Ties between the two sides deteriorated after Tokyo nationalized part of the resource-rich islands in 2012.
China maintains that it has indisputable sovereignty over the islands. The Japanese government, instead, regards them as a part of its territory.
Abe and Chinese President Xi Jinping have met numerous times over the last few years on the sidelines of international events, but neither of them has so far been hosting the other.
Japan, a key US ally in Asia and the world’s third-biggest economy, is concerned to be the next target of US trade war. President Donald Trump who has already taken aim at China over what he describes as trade imbalances has frequently complained about a “very high deficit” with Japan, as well.
Describing “his good relations with the Japanese leadership,” to the Wall Street Journal last month, Trump said, “Of course that will end as soon as I tell them how much they have to pay.”

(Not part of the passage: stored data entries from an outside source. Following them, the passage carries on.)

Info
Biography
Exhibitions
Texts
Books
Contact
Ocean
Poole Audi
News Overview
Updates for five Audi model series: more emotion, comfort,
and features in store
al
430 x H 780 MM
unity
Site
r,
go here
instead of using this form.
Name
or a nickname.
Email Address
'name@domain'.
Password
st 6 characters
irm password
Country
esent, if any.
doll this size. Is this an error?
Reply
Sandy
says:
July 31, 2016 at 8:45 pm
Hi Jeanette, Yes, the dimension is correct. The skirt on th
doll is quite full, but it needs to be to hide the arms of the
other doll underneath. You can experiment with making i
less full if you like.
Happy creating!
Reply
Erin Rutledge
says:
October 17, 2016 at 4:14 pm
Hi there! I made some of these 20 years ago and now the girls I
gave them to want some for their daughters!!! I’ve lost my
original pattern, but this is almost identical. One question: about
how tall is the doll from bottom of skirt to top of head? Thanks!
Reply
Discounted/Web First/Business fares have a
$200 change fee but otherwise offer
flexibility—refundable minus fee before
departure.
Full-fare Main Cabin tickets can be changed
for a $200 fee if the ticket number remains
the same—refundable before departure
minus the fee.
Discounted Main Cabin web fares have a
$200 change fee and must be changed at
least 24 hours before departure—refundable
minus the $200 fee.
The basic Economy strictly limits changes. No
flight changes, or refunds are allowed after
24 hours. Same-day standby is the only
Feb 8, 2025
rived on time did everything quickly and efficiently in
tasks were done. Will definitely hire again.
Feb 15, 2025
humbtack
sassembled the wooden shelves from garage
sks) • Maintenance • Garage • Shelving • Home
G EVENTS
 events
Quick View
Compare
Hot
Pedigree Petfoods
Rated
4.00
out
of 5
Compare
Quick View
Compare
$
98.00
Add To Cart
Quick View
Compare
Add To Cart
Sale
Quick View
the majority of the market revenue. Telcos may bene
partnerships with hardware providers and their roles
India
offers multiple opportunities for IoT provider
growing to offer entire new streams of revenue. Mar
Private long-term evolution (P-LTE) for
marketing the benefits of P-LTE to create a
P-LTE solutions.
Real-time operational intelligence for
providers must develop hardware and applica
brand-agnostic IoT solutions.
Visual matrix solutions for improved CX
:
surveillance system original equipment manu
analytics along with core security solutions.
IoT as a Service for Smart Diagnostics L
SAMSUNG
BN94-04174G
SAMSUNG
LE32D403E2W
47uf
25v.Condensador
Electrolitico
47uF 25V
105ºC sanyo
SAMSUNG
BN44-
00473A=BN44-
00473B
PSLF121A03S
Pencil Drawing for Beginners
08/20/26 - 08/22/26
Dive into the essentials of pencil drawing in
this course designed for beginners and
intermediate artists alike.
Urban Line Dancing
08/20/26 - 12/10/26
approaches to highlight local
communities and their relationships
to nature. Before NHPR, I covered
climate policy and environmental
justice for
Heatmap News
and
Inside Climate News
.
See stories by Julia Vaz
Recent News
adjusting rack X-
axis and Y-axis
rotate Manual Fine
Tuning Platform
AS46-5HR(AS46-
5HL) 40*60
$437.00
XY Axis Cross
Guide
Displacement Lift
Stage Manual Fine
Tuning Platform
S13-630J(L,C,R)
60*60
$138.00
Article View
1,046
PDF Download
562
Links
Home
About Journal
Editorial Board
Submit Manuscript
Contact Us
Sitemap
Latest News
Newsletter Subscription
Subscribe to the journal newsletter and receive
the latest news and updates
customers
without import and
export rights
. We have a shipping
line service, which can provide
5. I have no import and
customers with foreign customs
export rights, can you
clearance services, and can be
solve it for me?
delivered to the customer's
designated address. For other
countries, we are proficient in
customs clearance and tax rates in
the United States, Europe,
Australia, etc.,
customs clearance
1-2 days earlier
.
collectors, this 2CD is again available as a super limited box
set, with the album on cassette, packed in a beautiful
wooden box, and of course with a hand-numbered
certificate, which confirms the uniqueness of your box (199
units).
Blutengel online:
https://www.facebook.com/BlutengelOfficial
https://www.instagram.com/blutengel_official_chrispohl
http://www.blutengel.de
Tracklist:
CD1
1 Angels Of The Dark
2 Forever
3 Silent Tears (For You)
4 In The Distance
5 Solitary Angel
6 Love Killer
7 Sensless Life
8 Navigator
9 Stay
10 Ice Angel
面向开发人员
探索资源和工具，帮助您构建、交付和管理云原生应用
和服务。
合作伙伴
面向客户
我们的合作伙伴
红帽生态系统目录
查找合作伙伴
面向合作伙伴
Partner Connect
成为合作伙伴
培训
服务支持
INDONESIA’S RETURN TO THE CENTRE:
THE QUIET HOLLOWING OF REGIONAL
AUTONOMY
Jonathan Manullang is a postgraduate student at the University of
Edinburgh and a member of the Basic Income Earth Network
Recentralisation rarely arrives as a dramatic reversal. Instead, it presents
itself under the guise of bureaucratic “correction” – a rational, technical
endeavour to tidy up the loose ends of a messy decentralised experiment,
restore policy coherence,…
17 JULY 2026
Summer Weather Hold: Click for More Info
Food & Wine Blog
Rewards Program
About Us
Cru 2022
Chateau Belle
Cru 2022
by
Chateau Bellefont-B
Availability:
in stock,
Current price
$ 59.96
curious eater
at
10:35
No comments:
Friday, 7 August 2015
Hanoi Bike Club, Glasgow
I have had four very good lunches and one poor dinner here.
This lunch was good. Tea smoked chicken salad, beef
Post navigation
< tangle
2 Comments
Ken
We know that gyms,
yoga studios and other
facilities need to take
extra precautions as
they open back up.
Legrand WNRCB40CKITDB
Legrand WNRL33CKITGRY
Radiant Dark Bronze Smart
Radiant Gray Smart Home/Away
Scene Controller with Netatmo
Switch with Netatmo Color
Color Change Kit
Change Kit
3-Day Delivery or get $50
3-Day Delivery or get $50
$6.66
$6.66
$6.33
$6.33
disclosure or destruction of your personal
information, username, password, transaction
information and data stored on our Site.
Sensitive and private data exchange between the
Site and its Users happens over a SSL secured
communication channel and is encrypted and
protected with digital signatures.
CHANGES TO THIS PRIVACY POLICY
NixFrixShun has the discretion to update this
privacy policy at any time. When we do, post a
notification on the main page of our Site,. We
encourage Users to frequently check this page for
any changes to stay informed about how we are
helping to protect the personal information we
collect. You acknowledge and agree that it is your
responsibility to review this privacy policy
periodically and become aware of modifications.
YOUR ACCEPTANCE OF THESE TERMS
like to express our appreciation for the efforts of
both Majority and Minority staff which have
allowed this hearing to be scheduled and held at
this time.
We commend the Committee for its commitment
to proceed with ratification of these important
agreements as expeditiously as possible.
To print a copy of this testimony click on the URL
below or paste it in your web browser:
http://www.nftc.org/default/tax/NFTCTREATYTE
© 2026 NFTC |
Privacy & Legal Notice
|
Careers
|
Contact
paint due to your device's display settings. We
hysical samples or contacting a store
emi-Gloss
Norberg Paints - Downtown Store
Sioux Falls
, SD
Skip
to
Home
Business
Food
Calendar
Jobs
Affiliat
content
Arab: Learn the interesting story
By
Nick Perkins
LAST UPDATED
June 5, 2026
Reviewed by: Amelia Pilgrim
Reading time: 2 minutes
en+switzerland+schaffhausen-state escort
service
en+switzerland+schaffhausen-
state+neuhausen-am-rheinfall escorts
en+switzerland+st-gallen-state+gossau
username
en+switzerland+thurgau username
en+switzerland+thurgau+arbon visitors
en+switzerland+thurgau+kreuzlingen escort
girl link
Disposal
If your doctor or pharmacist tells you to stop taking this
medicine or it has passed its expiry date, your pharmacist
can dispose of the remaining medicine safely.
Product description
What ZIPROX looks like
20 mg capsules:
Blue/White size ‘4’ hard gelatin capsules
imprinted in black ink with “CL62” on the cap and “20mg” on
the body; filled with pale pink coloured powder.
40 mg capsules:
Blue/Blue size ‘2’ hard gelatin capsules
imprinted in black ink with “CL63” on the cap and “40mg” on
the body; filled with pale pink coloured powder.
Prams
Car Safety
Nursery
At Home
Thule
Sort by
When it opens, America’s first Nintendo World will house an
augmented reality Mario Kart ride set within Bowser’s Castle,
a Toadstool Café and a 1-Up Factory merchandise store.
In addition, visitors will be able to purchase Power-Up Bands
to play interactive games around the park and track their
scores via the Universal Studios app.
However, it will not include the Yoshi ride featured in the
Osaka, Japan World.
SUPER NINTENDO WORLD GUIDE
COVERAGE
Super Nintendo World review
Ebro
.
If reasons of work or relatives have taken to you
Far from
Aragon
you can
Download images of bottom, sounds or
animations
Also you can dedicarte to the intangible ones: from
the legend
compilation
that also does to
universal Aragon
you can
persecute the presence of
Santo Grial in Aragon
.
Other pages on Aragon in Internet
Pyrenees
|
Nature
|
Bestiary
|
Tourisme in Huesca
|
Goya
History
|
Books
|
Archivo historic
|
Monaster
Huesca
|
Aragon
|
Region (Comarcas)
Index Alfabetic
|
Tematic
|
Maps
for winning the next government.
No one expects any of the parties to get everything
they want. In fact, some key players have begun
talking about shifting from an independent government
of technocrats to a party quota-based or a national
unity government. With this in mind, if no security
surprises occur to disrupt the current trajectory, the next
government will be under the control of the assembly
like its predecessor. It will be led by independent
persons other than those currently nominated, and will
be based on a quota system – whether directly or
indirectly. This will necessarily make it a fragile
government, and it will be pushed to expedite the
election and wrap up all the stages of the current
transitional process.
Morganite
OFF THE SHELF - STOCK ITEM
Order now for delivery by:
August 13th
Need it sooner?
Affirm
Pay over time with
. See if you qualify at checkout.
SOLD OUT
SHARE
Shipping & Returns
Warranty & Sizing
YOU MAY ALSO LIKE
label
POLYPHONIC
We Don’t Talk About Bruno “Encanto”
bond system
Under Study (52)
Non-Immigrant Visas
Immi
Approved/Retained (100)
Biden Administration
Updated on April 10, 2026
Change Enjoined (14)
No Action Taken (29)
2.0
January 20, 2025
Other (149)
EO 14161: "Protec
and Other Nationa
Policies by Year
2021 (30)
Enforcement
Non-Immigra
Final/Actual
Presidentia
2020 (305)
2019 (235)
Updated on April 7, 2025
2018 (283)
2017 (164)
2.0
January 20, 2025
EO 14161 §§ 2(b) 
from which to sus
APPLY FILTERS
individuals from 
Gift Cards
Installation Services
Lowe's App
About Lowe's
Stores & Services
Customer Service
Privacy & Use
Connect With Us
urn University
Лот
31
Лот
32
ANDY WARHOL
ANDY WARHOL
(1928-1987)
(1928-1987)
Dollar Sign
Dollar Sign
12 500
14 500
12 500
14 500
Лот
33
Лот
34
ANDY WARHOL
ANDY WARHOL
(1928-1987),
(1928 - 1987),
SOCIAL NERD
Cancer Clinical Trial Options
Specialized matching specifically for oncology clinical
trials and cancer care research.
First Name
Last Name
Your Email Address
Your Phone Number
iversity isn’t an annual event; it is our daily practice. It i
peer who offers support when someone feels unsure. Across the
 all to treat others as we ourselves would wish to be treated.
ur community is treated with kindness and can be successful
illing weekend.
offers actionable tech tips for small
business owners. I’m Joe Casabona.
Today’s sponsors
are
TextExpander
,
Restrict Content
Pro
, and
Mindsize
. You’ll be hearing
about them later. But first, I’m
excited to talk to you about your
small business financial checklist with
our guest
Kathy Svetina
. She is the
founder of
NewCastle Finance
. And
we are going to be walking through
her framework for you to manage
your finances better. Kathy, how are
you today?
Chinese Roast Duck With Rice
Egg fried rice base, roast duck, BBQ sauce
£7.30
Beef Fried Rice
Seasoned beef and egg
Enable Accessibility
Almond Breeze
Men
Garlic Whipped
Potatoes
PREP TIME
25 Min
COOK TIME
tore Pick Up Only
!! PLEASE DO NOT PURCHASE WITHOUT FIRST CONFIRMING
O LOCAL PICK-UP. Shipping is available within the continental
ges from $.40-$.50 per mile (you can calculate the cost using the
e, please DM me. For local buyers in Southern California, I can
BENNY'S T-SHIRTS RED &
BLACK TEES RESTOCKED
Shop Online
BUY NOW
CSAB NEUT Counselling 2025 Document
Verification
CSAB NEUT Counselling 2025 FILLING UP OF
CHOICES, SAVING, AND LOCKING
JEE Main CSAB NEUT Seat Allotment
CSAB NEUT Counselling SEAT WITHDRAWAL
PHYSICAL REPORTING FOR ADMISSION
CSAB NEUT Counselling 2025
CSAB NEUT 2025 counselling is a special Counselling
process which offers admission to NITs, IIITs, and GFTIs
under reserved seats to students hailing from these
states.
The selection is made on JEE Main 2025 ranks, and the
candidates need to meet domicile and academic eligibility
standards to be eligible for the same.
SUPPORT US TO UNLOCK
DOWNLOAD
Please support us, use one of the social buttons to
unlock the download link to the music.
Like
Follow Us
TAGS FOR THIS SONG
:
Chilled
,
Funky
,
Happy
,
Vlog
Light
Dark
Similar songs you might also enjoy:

A thaw in relations between Beijing and Tokyo has been raising prospects for the world’s biggest regional free-trade deal, known as Regional Comprehensive Economic Partnership (RCEP), which is backed by China.
The 16-nation pact, which involves China, Japan, Australia, India, New Zealand, and South Korea, along with ten members of the Association of Southeast Asian Nations (ASEAN), has been under negotiation for years but a deal has yet to be reached.
Any progress on a deal, however, would depend on cooperation between the world’s second- and third-biggest economies, China and Japan.